From a clinical and public health perspective CBGT represents a valuable non-pharmacological intervention for perimenopausal women, particularly those reluctant to use psychotropic medications or at risk of polypharmacy. Given the high burden of anxiety during this transition and persistent gaps in mental health service access, CBGT offers a cost-effective, scalable, and culturally adaptable model. Integration within primary care settings—such as urban health centers demonstrates high feasibility, especially within existing frameworks like Iran’s SIB system, where midwives and trained providers can deliver the intervention with minimal infrastructure.

Declarations

Acknowledgements

This paper is extracted from a master thesis in Shahroud University of Medical Sciences. The authors would like to express their sincere gratitude to o the University for its financial support provided for the research project No.258.

Conflicts of interest

The authors declared no conflicts of interest.

Ethical approval

The ethical considerations that were taken into account involved informing the participants about the research process and its timing, the nature of the intervention, obtaining written consent, maintaining the confidentiality of the sessions, and allowing the participants to withdraw from the study at any point during the research.

Code of Ethics

The Ethics Committee of Shahroud University of Medical Sciences approved the study protocol (ethical code IR.SHMU.REC.1396.61. 

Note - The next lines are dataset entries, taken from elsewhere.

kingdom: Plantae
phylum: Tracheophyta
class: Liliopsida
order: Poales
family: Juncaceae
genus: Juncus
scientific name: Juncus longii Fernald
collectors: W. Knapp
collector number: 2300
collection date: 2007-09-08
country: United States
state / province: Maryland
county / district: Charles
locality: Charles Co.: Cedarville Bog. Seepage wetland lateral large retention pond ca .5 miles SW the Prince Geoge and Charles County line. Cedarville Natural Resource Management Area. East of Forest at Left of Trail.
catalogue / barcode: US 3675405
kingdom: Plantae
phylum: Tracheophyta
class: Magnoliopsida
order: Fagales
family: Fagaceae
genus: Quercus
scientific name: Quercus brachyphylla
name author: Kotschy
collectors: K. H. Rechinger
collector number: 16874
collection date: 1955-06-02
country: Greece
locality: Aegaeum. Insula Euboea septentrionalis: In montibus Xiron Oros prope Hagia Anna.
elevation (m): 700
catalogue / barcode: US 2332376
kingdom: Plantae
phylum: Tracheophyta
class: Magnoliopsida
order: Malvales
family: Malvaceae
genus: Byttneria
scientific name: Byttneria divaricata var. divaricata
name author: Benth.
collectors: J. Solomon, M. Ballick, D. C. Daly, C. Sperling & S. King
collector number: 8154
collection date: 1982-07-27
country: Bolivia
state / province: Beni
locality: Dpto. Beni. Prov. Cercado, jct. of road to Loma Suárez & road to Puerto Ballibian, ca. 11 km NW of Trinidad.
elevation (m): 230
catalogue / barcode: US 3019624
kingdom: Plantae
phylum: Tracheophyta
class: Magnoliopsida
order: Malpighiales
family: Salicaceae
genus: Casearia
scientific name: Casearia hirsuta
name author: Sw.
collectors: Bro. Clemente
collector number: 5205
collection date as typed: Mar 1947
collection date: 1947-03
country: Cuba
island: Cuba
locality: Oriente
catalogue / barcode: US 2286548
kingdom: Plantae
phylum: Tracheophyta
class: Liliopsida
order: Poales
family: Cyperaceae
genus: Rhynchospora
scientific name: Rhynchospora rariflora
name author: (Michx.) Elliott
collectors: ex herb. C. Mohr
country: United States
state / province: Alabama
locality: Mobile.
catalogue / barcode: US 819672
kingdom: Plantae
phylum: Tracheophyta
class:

We acknowledge that no AI tools or technologies have been used to prepare this manuscript. 

Funding

This study was supported financially by Shahrood University of Medical Sciences.

Authors’ contribution

BA Data collection, contribution to the drafting of the initial manuscript.
SM Contribution to the initial draft, critical revision of the manuscript for important intellectual content, and preparation of the final report.
SA, RA and AK Scientific consultation and project supervision.
ZM Conceptualization of the research idea, study design, overall supervision and guidance of the project, and critical review of both initial and final versions of the manuscript. All authors read and approved the final manuscript.